Ed essi usciranno... — Come alla fine di Isaia 48, 57, ciascuna delle quali termina una grande sezione del volume, così qui la visione della restaurazione e della beatitudine è bilanciata da quella della giusta condanna dei malvagi. L'immaginario esteriore è suggerito, come in Gioele 3:12 ; Zaccaria 14:12 , da quello della grande battaglia del Signore ( Isaia 66:15 ).

Si pensa che coloro che vengono uccisi in quella battaglia riempiano le valli intorno a Gerusalemme, in particolare la valle di Giosafat ("Geova giudica"), divorata dai vermi o data alle fiamme. Prese rigorosamente, quindi, le parole non parlano della punizione delle anime degli uomini dopo la morte, ma della sconfitta e della distruzione sulla terra dei nemici di Geova. Le parole che ci dicono che “il verme non morirà” e che “il fuoco non si estinguerà” puntano però a qualcosa di più, da leggere tra le righe.

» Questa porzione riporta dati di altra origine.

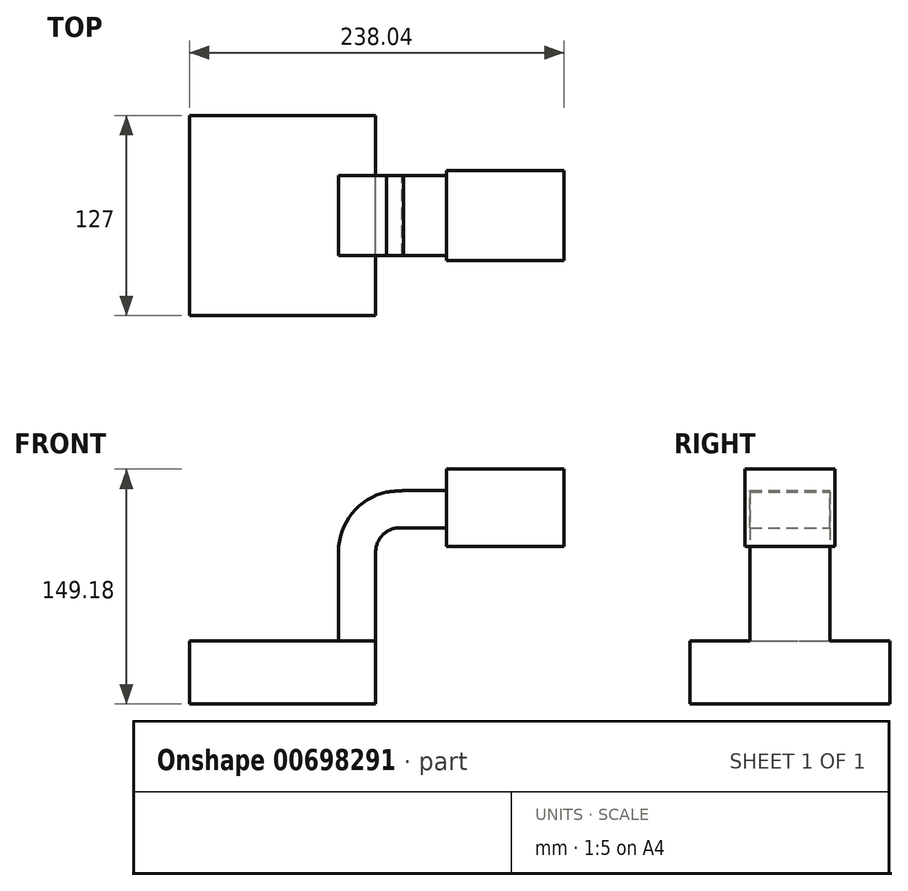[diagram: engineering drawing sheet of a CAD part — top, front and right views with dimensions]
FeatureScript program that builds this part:
annotation { "Feature Type Name" : "Feature", "Feature Type Description" : "" }
export const myFeature = defineFeature(function(context is Context, id is Id, definition is map)
    precondition{}
    {
        {
            var Q0;
            Q0=qCreatedBy(makeId("Front.planeOp"),FACE);
            var sketch = newSketch(context, id + "F0", { "sketchPlane" : qUnion([Q0])});
            skLineSegment(sketch, "E0.bottom", {"start": v(-59.16, 20.08) * mm, "end": v(59.16, 20.08) * mm});
            skLineSegment(sketch, "E0.top", {"start": v(-59.16, -20.08) * mm, "end": v(59.16, -20.08) * mm});
            skLineSegment(sketch, "E0.left", {"start": v(-59.16, 20.08) * mm, "end": v(-59.16, -20.08) * mm});
            skLineSegment(sketch, "E0.right", {"start": v(59.16, 20.08) * mm, "end": v(59.16, -20.08) * mm});
            skPoint(sketch, "E0.middle", {"position": v(0, 0) * mm});
            skLineSegment(sketch, "E1.bottom", {"start": v(104.17, 79.98) * mm, "end": v(178.88, 79.98) * mm});
            skLineSegment(sketch, "E1.top", {"start": v(104.17, 129.1) * mm, "end": v(178.88, 129.1) * mm});
            skLineSegment(sketch, "E1.left", {"start": v(104.17, 79.98) * mm, "end": v(104.17, 129.1) * mm});
            skLineSegment(sketch, "E1.right", {"start": v(178.88, 79.98) * mm, "end": v(178.88, 129.1) * mm});
            skPoint(sketch, "E1.middle", {"position": v(141.53, 104.54) * mm});
            skLineSegment(sketch, "E2", {"start": v(59.16, 20.08) * mm, "end": v(59.16, 76.4) * mm});
            skArc(sketch, "E3", {"start": v(59.16, 76.4) * mm, "mid": v(64.2, 87.8) * mm, "end": v(76.02, 91.75) * mm});
            skLineSegment(sketch, "E4", {"start": v(76.02, 91.75) * mm, "end": v(141.53, 91.75) * mm});
            skPoint(sketch, "E4.endSnap0", {"position": v(141.53, 79.98) * mm});
            skLineSegment(sketch, "E5.0", {"start": v(76.87, 115.39) * mm, "end": v(141.53, 115.39) * mm});
            skArc(sketch, "E5.1", {"start": v(35.53, 76.4) * mm, "mid": v(47.79, 104.81) * mm, "end": v(76.87, 115.39) * mm});
            skLineSegment(sketch, "E5.2", {"start": v(35.53, 20.08) * mm, "end": v(35.53, 76.4) * mm});
            skLineSegment(sketch, "E6", {"start": v(141.53, 129.1) * mm, "end": v(141.53, 79.98) * mm});
            skFitSpline(sketch, "E7", {"points": [v(-59.16, 20.08) * mm, v(76.87, 115.39) * mm], "startDerivative": vector(43.21, 182.75) * mm, "endDerivative": vector(182.19, 9.5) * mm});
            skSolve(sketch);
        }
        {
            var Q0;
            Q0=makeQuery(id+"F0.imprint","IMPRINT",FACE,{"disambiguationData":[TD([[makeQuery(id+"F0.imprint","IMPRINT",EDGE,{"derivedFrom":sQuery(id+"F0.wireOp",EDGE,"E0.top")}),1.0]])]});
            extrude(context, id + "F1", {"entities" : qUnion([Q0]), "endBound" : BoundingType.SYMMETRIC, "depth" : 127 * mm, "offsetDistance" : 25.4 * mm});
        }
        {
            var Q0;
            {var subQ1=sQuery(id+"F0.wireOp",EDGE,"E2");Q0=makeQuery(id+"F0.imprint","IMPRINT",FACE,{"disambiguationData":[TD([[makeQuery(id+"F0.imprint","IMPRINT",EDGE,{"derivedFrom":subQ1}),1.0]])]});}
            extrude(context, id + "F2", {"entities" : qUnion([Q0]), "operationType" : NewBodyOperationType.ADD, "endBound" : BoundingType.SYMMETRIC, "depth" : 50.8 * mm, "offsetDistance" : 25.4 * mm});
        }
        {
            var Q0;
            {var subQ0=sQuery(id+"F0.wireOp",EDGE,"E1.left");var subQ1=sQuery(id+"F0.wireOp",EDGE,"E1.top");var subQ2=makeQuery(id+"F0.imprint","INTERSECT",VERTEX,{"derivedFrom":[subQ1,subQ0]});Q0=makeQuery(id+"F0.imprint","IMPRINT",FACE,{"disambiguationData":[TD([[makeQuery(id+"F0.imprint","IMPRINT",EDGE,{"disambiguationData":[TD([[subQ2,-1.0]])],"derivedFrom":subQ1}),-1.0]])]});}
            var Q1;
            {var subQ0=sQuery(id+"F0.wireOp",EDGE,"E4");var subQ1=sQuery(id+"F0.wireOp",EDGE,"E1.left");var subQ2=makeQuery(id+"F0.imprint","INTERSECT",VERTEX,{"derivedFrom":[subQ1,subQ0]});Q1=makeQuery(id+"F0.imprint","IMPRINT",FACE,{"disambiguationData":[TD([[makeQuery(id+"F0.imprint","IMPRINT",EDGE,{"disambiguationData":[TD([[subQ2,-1.0]])],"derivedFrom":subQ1}),-1.0]])]});}
            var Q2;
            {var subQ0=sQuery(id+"F0.wireOp",EDGE,"E1.left");var subQ1=sQuery(id+"F0.wireOp",EDGE,"E1.bottom");var subQ2=makeQuery(id+"F0.imprint","INTERSECT",VERTEX,{"derivedFrom":[subQ1,subQ0]});Q2=makeQuery(id+"F0.imprint","IMPRINT",FACE,{"disambiguationData":[TD([[makeQuery(id+"F0.imprint","IMPRINT",EDGE,{"disambiguationData":[TD([[subQ2,-1.0]])],"derivedFrom":subQ1}),1.0]])]});}
            var Q3;
            {var subQ4=sQuery(id+"F0.wireOp",EDGE,"E1.right");Q3=makeQuery(id+"F0.imprint","IMPRINT",FACE,{"disambiguationData":[TD([[makeQuery(id+"F0.imprint","IMPRINT",EDGE,{"derivedFrom":subQ4}),1.0]])]});}
            extrude(context, id + "F3", {"entities" : qUnion([Q0, Q1, Q2, Q3]), "operationType" : NewBodyOperationType.ADD, "endBound" : BoundingType.SYMMETRIC, "depth" : 57.15 * mm, "offsetDistance" : 25.4 * mm});
        }
    });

E così quelle parole divennero il punto di partenza dei pensieri del successivo giudaismo sulla Geenna (Sir 8:17; Gdt 16:17, e il Targum su questo passo), delle parole in cui nostro Signore stesso pronunciò quello che, almeno, sembrava esprimere quei pensieri ( Marco 9:44 ), dell'escatologia dominante della cristianità.

Anche così presi, tuttavia, con questa gamma più ampia, è ancora una questione se le parole debbano essere prese alla lettera o in senso figurato (sebbene questo, forse, non sia affatto una domanda), se i corpi, che rappresentano le anime, siano pensati come non distrutto, ma solo tormentato, o come consumato a nulla, dal fuoco e dal verme, siano questi due agenti che rappresentano le sofferenze dei sensi o dello spirito. L'unico aspetto della vita futura che tendono ad escludere è quello che presenta l'idea di una sofferenza che può essere purificatrice.

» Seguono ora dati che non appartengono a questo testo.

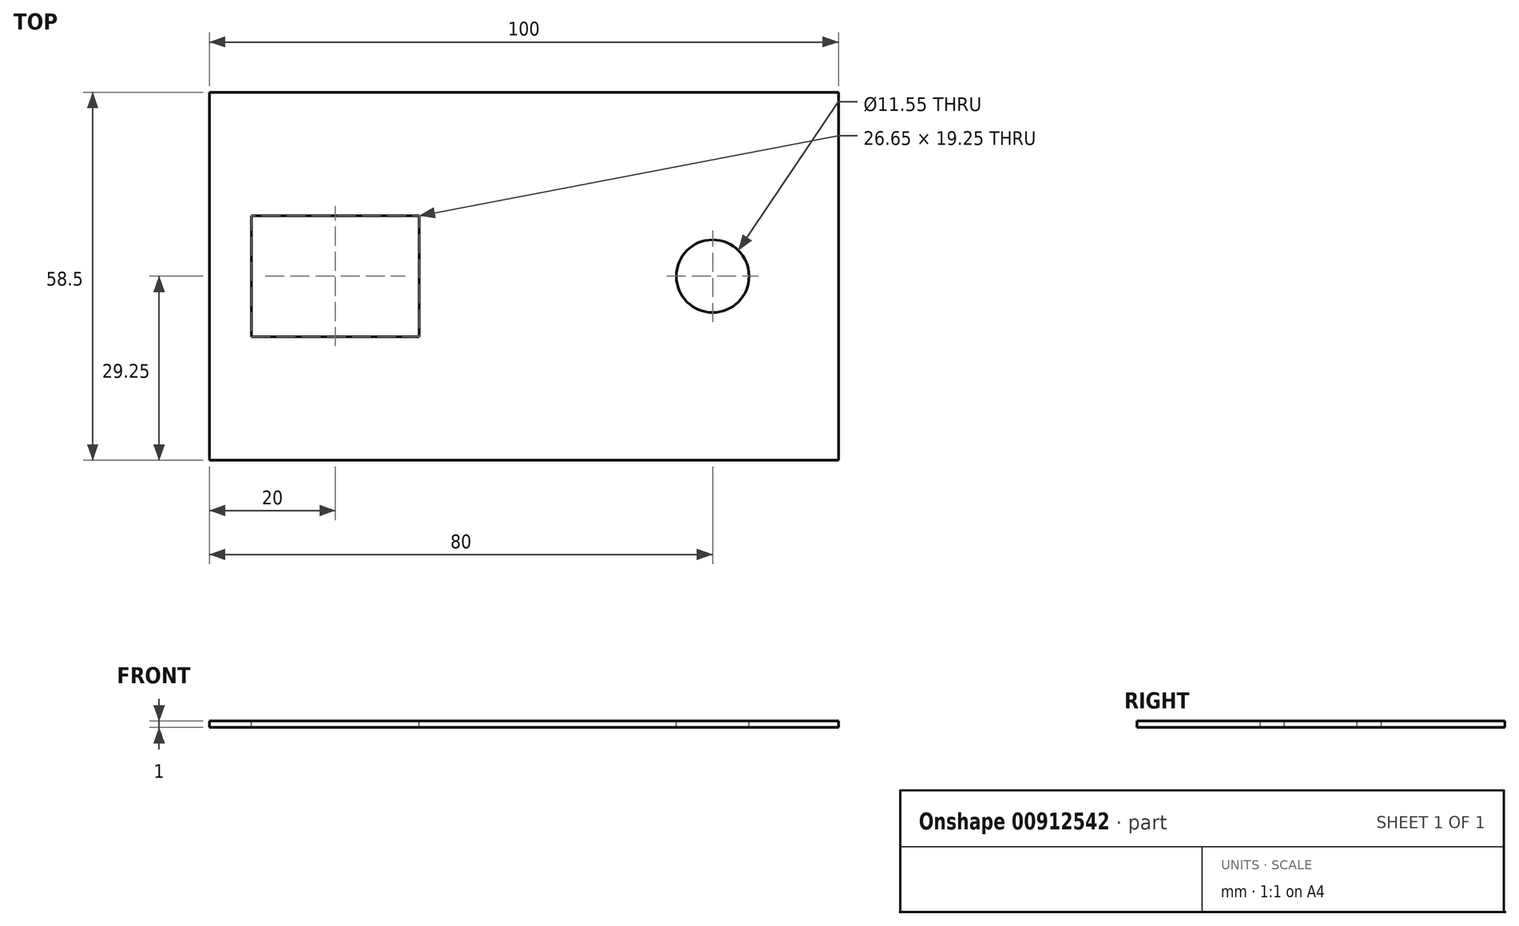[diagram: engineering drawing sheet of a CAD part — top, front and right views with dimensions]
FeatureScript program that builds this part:
annotation { "Feature Type Name" : "Feature", "Feature Type Description" : "" }
export const myFeature = defineFeature(function(context is Context, id is Id, definition is map)
    precondition{}
    {
        {
            var Q0;
            Q0=qCreatedBy(makeId("Top.planeOp"),FACE);
            var sketch = newSketch(context, id + "F0", { "sketchPlane" : qUnion([Q0])});
            skLineSegment(sketch, "E0.bottom", {"start": v(50, 29.25) * mm, "end": v(-50, 29.25) * mm});
            skLineSegment(sketch, "E0.top", {"start": v(50, -29.25) * mm, "end": v(-50, -29.25) * mm});
            skLineSegment(sketch, "E0.left", {"start": v(50, 29.25) * mm, "end": v(50, -29.25) * mm});
            skLineSegment(sketch, "E0.right", {"start": v(-50, 29.25) * mm, "end": v(-50, -29.25) * mm});
            skPoint(sketch, "E0.middle", {"position": v(0, 0) * mm});
            skSolve(sketch);
        }
        {
            var Q0;
            Q0=makeQuery(id+"F0.imprint","IMPRINT",FACE,{"disambiguationData":[TD([[makeQuery(id+"F0.imprint","IMPRINT",EDGE,{"derivedFrom":sQuery(id+"F0.wireOp",EDGE,"E0.bottom")}),1.0]])]});
            extrude(context, id + "F1", {"entities" : qUnion([Q0]), "depth" : 1 * mm, "offsetDistance" : 25 * mm});
        }
        {
            var Q0;
            Q0=makeQuery(id+"F1.opExtrude","CAP_FACE",FACE,{"disambiguationData":[OSD([sQuery(id+"F0.wireOp",EDGE,"E0.bottom"),sQuery(id+"F0.wireOp",EDGE,"E0.top"),sQuery(id+"F0.wireOp",EDGE,"E0.left"),sQuery(id+"F0.wireOp",EDGE,"E0.right")])],"isStart":false});
            var sketch = newSketch(context, id + "F2", { "sketchPlane" : qUnion([Q0])});
            skLineSegment(sketch, "E1.bottom", {"start": v(-16.68, 9.63) * mm, "end": v(-43.33, 9.63) * mm});
            skLineSegment(sketch, "E1.top", {"start": v(-16.68, -9.62) * mm, "end": v(-43.33, -9.62) * mm});
            skLineSegment(sketch, "E1.left", {"start": v(-16.68, 9.63) * mm, "end": v(-16.68, -9.62) * mm});
            skLineSegment(sketch, "E1.right", {"start": v(-43.33, 9.63) * mm, "end": v(-43.33, -9.62) * mm});
            skPoint(sketch, "E1.middle", {"position": v(-30, 0) * mm});
            skLineSegment(sketch, "E2", {"start": v(0, 0) * mm, "end": v(-50, 0) * mm, "construction": true});
            skSolve(sketch);
        }
        {
            var Q0;
            Q0=makeQuery(id+"F1.opExtrude","CAP_FACE",FACE,{"disambiguationData":[OSD([sQuery(id+"F0.wireOp",EDGE,"E0.bottom"),sQuery(id+"F0.wireOp",EDGE,"E0.top"),sQuery(id+"F0.wireOp",EDGE,"E0.left"),sQuery(id+"F0.wireOp",EDGE,"E0.right")])],"isStart":false});
            var sketch = newSketch(context, id + "F3", { "sketchPlane" : qUnion([Q0])});
            skCircle(sketch, "E3", {"center": v(30, 0) * mm, "radius": 5.77 * mm});
            skLineSegment(sketch, "E4", {"start": v(0, 0) * mm, "end": v(50, 0) * mm, "construction": true});
            skSolve(sketch);
        }
        {
            var Q0;
            Q0=makeQuery(id+"F2.imprint","IMPRINT",FACE,{"disambiguationData":[TD([[makeQuery(id+"F2.imprint","IMPRINT",EDGE,{"derivedFrom":sQuery(id+"F2.wireOp",EDGE,"E1.bottom")}),1.0]])]});
            var Q1;
            Q1 = qSketchRegion(id + "F3", true);
            extrude(context, id + "F4", {"entities" : qUnion([Q0, Q1]), "operationType" : NewBodyOperationType.REMOVE, "oppositeDirection" : true, "depth" : 25 * mm, "offsetDistance" : 25 * mm});
        }
    });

Questa idea non è priva di apparente sostegno in altri passaggi della Scrittura ( ad es. Romani 5:17 ; Romani 11:32 ; 1 Pietro 3:19 ; 1 Pietro 4:6 ); ma non si può dire che sia entrato qui nei pensieri del profeta.

Ciò che egli sottolinea è l'eterno antagonismo tra la giustizia di Dio e l'ingiustizia dell'uomo, e ciò comporta la punizione di quest'ultimo finché esiste. In ogni caso c'è una strana solennità in questo essere l'ultima parola del libro della rivelazione del profeta, così come c'è una simile orribilità nel quadro del giudizio finale, che appare in Matteo 25:46 , Matteo 25:46 che la fine del l'insegnamento pubblico di nostro Signore.

Cheyne cita una rubrica singolare del rituale ebraico, che quando questo capitolo, o Ecclesiaste 12 , o Malachia 3 , veniva letto nella sinagoga, il penultimo versetto doveva essere ripetuto dopo l'ultimo, in modo che la misericordia potesse apparire come alla fine trionfante dopo e sopra il giudizio.